Obama was a wish, a hope,

Obama was a wish, a hope, perhaps a chimera.

What will we do?

What will we do to make it more expensive for him and every politician to continue their path that disregards the constitution?

If we don't do anything then we are merely part of the group that gives quiet consent by our silence.

I want to separately respond

I want to separately respond to the deletions. I know their have been some because when I first posted my comments, there were others.

I don't like deletions. By their nature they are censoring. On the other hand, what I saw when I posted was not offensive. It just wasn't very thought provoking or furthering of the discussion.

Clearly many people have trouble engaging topics with seriousness and thought.

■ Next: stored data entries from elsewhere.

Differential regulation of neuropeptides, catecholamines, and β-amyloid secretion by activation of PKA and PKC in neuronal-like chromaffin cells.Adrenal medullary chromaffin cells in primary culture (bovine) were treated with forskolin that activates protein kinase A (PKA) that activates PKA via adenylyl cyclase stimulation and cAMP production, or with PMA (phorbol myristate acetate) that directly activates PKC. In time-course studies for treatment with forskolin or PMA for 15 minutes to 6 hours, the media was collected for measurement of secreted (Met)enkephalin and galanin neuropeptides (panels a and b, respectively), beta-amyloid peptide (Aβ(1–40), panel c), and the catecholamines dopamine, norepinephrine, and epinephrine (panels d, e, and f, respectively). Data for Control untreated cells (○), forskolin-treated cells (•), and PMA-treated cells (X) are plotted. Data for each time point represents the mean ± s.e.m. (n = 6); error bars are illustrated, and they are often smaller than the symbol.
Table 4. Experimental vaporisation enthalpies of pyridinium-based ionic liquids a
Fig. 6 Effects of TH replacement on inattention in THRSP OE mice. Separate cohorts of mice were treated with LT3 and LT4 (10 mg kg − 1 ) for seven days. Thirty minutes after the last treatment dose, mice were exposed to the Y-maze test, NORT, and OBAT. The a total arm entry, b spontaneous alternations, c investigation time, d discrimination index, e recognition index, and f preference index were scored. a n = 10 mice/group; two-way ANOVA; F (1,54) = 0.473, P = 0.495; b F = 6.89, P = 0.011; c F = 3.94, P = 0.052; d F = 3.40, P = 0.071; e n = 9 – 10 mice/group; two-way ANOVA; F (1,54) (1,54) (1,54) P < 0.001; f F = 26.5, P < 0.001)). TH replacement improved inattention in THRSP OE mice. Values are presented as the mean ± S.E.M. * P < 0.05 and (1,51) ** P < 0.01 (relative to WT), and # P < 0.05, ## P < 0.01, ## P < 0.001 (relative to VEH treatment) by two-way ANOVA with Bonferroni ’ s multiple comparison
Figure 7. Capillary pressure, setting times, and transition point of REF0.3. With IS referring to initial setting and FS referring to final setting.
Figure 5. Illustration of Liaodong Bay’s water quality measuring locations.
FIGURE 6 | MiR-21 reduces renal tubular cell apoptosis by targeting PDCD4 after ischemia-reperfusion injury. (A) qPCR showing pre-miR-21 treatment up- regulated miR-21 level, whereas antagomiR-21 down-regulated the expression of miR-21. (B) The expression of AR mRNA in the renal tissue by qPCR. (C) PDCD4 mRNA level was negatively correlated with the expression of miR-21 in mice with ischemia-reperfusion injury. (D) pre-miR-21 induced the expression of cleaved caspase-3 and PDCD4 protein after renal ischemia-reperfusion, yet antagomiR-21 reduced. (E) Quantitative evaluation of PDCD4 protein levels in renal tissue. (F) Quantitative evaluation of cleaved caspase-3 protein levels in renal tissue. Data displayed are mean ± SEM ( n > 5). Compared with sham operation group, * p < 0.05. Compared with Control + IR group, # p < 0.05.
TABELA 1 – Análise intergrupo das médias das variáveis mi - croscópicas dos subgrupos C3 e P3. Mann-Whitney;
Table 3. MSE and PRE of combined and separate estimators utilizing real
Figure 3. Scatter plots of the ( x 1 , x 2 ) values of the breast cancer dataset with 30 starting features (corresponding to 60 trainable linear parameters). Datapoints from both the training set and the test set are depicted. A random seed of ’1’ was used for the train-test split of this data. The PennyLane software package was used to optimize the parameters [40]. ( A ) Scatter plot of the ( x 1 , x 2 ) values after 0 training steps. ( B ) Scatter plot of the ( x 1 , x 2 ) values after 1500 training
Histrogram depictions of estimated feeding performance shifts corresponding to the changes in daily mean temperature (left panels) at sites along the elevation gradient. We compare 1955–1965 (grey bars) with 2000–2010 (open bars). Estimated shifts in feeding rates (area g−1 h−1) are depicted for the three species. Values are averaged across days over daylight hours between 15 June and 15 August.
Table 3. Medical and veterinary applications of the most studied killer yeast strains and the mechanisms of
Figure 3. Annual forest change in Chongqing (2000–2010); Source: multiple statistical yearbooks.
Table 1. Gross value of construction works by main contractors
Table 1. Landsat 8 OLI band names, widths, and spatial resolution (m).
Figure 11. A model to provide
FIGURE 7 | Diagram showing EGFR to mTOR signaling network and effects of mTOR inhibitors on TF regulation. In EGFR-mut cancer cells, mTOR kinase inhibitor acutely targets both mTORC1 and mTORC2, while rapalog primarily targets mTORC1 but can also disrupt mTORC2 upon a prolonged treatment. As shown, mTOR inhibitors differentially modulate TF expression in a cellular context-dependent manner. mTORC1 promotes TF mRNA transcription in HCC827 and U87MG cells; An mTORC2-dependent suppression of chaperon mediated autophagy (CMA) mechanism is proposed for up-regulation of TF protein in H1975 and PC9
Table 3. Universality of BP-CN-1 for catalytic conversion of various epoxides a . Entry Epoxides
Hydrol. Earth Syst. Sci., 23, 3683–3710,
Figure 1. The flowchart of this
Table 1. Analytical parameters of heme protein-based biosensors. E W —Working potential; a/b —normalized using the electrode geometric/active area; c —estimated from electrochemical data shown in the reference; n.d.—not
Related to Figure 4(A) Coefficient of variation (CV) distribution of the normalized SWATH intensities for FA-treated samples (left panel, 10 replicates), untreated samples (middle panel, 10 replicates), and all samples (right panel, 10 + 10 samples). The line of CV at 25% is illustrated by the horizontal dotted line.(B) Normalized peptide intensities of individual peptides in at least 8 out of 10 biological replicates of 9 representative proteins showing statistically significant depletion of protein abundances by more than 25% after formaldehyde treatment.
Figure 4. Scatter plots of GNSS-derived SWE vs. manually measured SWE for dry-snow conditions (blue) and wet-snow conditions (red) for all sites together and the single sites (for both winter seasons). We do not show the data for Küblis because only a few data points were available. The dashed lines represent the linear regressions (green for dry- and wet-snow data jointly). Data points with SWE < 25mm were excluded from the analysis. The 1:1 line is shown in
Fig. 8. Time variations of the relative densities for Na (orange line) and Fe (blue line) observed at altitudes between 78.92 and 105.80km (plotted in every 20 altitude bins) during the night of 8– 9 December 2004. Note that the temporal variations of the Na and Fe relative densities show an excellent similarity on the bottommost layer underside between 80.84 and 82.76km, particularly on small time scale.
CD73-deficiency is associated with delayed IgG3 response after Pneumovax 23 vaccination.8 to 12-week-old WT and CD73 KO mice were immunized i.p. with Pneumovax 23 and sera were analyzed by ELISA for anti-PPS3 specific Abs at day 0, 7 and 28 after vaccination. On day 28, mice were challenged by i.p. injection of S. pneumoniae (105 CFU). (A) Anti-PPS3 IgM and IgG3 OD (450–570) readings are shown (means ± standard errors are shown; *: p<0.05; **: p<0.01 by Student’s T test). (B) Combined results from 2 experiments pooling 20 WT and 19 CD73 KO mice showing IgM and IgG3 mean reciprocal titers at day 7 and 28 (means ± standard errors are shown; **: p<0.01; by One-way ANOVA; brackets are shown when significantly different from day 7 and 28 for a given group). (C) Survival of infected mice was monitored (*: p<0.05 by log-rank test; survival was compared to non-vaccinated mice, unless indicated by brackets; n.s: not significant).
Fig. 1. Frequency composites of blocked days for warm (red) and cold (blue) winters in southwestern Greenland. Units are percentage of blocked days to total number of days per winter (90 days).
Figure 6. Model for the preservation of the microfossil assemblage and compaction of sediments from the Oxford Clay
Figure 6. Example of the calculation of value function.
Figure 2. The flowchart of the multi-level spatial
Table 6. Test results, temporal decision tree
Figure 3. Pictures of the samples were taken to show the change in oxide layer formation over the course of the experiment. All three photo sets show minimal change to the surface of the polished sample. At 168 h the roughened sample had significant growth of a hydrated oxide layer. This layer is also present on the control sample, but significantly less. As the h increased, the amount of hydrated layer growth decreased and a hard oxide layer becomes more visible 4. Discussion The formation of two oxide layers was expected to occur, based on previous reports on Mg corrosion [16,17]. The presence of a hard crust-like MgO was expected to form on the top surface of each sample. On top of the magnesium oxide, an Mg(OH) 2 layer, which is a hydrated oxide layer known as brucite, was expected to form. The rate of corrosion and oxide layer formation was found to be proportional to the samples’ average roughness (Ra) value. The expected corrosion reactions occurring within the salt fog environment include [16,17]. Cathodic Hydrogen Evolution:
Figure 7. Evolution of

Chris Hedges has written seriously and thoughtfully about the need to be intolerant of intolerance. The first time I read this line of thought, I felt like I was standing on air. But in our public discourse we see so much ugliness being normed. So while struggle mightily with this idea, I think it is well worth exploring.

He does it the best in his last two books but there is a taste of it in this recent essay:

http://www.truthdig.com/report/item/power_concedes_nothing_without_a_dem...

His last book _Death of the Liberal Class_ takes it on. He castigates the churches for this failure to engage the world on these ideas. Be _we_ are the church. So well worth reading and asking yourself how best to walk the walk.